When online DVD rental specialist moviechoices.com bought an apparently ‘opt-in’ email address list from a company liquidator, it thought it was free to send unsolicited marketing emails to the database. But one email recipient complained to the ASA.
Topic: E-mail marketing
Who: Home Entertainment Corporation plc t/a moviechoices.com
Where: The Advertising Standards Authority
When: October 2004
What happened:
An e-mail marketing campaign by on-line DVD rental specialists moviechoices.com backfired when the Advertising Standards Authority ("ASA") held that the campaign had breached the CAP Code of advertising, sales promotion and direct marketing on two counts.
The e-mail promoted moviechoices.com's 30 days free DVD rental offer. The database used for the campaign consisted of 260,000 e-mail addresses moviechoices had acquired from the liquidators of a defunct company.

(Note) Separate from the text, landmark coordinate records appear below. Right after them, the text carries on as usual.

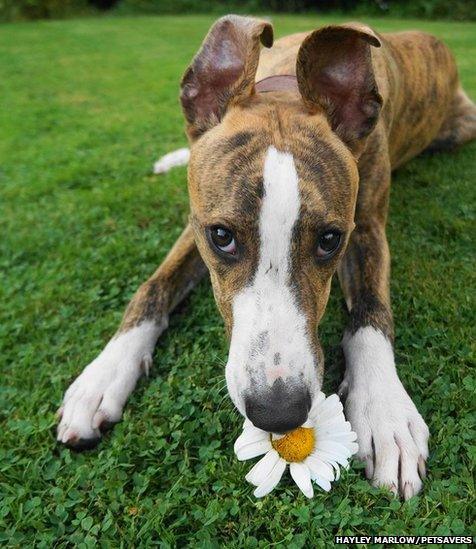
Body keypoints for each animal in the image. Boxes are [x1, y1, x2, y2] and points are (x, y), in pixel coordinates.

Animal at [56, 17, 476, 498]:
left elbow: (372, 311)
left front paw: (385, 412)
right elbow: (152, 287)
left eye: (330, 240)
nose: (279, 413)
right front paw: (101, 378)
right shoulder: (196, 223)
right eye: (222, 237)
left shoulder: (366, 226)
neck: (283, 92)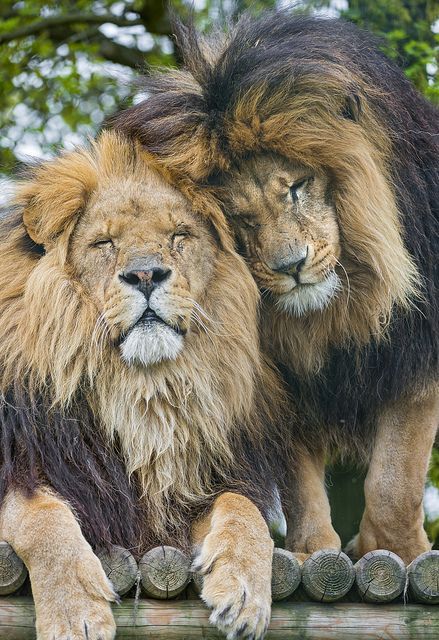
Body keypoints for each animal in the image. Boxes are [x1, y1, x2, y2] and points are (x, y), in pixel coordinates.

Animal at [0, 131, 294, 640]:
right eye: (103, 242)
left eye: (179, 236)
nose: (145, 274)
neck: (145, 392)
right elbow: (40, 517)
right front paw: (74, 614)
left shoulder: (193, 491)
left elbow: (243, 508)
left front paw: (244, 592)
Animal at [111, 8, 439, 560]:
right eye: (238, 218)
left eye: (297, 187)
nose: (291, 266)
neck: (335, 312)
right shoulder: (272, 380)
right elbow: (299, 481)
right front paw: (311, 552)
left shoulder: (413, 352)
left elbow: (394, 482)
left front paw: (396, 551)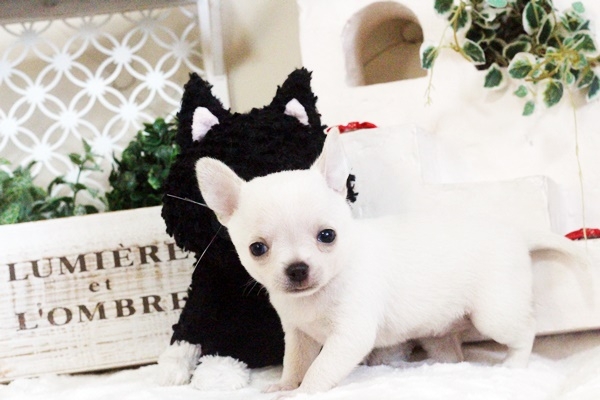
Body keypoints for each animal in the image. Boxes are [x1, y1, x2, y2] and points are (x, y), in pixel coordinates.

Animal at [195, 129, 586, 395]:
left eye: (327, 236)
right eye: (257, 249)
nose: (297, 269)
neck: (318, 295)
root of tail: (517, 235)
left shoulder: (349, 336)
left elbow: (320, 370)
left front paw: (303, 392)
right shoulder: (298, 335)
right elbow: (295, 363)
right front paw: (285, 385)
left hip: (495, 314)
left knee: (525, 331)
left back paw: (514, 364)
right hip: (440, 331)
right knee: (452, 350)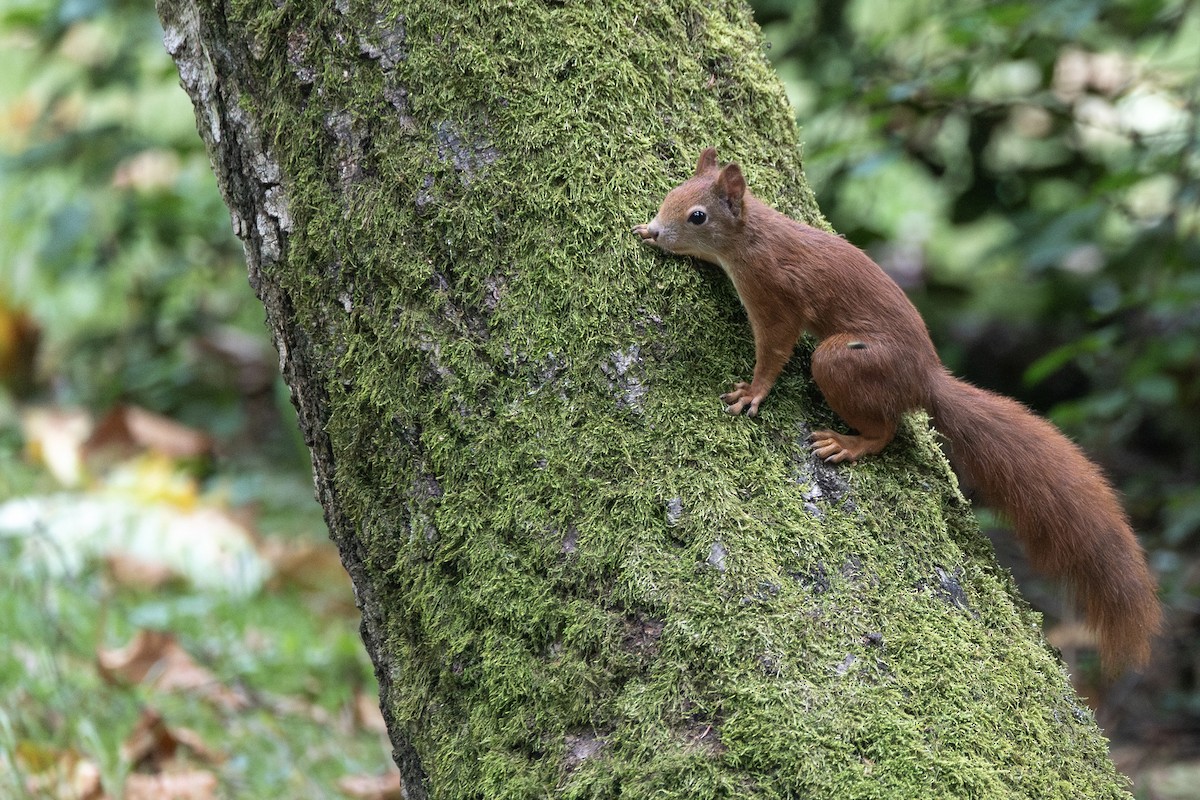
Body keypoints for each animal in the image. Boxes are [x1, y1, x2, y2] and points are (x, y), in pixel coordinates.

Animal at [632, 147, 1161, 673]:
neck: (750, 235)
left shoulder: (774, 292)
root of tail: (925, 379)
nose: (658, 229)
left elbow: (775, 348)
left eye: (698, 216)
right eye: (670, 195)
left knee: (884, 428)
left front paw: (754, 392)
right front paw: (649, 235)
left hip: (845, 361)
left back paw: (849, 443)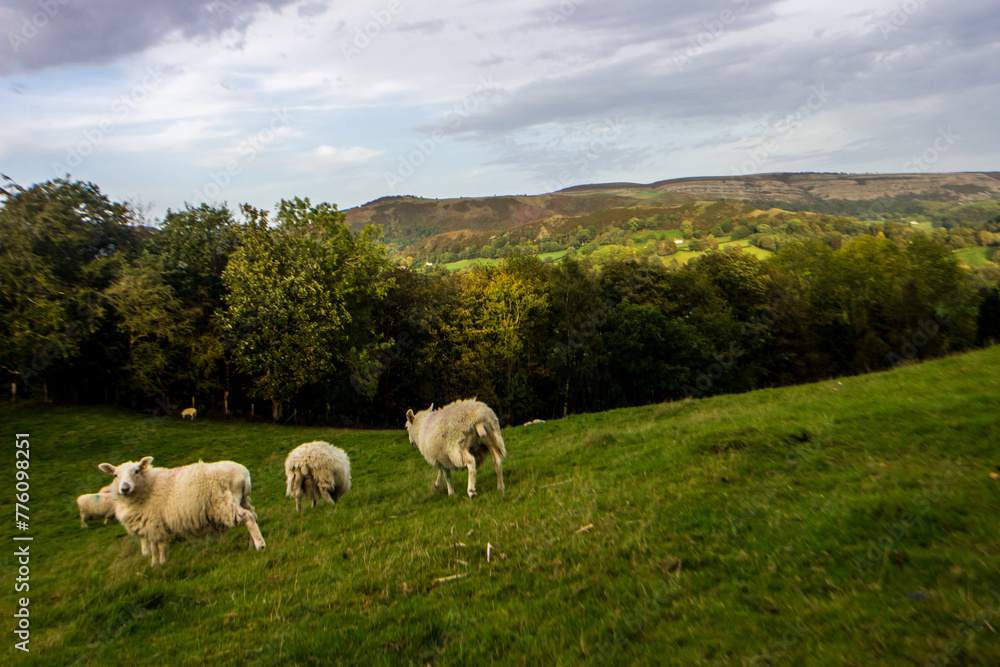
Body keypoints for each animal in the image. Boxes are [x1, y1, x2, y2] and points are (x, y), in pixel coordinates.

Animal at [97, 456, 266, 567]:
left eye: (137, 471)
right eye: (115, 475)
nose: (124, 488)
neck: (147, 487)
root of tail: (243, 474)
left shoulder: (155, 523)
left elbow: (158, 547)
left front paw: (159, 565)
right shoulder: (153, 525)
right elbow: (156, 546)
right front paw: (157, 565)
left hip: (224, 504)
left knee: (248, 518)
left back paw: (260, 546)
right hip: (242, 499)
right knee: (254, 515)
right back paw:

The complainant from Cambridgeshire had received the moviechoices e-mail and objected to it on two counts.
No permission given
First of all he said that he had never given the liquidated company permission to pass on his details to third parties.
Secondly he said the moviechoices e-mail did not give him the opportunity to opt out of receiving further such messages.
Moviechoices defended the use of the liquidated company's database by referring to their contract with the liquidator. This stated that the owners of all the e-mail addresses on the list had given "opt-in consent" to receive electronic communications from third parties.
The ASA noted this, but noted also the complainant's denial that he had ever told the liquidated company that he was happy for them to pass his details on to third parties. The ASA also commented on the complete absence of contemporaneous evidence of such opt-in consent having been given, either by the complainant or any other of the 216,000 e-mail address owners.
The ASA noted that moviechoices had bought the list in good faith, but all the good faith and contractual drafting in the world could not take the place of hard evidence of consent having been given at the relevant time by the relevant individuals. Accordingly the complaint was upheld on this count and the advertisers were told to acquire the explicit consent of consumers before sending them commercial e-mails in future.
On the second complaint, the advertisers asserted that they normally included an unsubscribe facility in e-mails but that this time it had been omitted by mistake. It followed that the ASA had no alternative but to uphold the complaint on this count also.
Why this matters:
This case underlines the importance of conducting full due diligence in respect of any e-mail marketing list that is acquired, particularly one that is bought from a company liquidator.
Just as the warm words of the liquidator in the sale contract were of no avail to moviechoice in front of the ASA, they would have been of little help also if there had been any regulatory action by the Information Commission under the Privacy and Electronic Communications (EC Directive) Regulations 2003 or the Data Protection Act 1998. Under neither set of rules is it open to a data controller to hide behind the terms of a contract under which it has acquired personal data. If the data controller itself then decides what to do with that data and instigates any processing including use for marketing purposes, it is its primary responsibility to do that in a way that complies with the relevant data protection rules.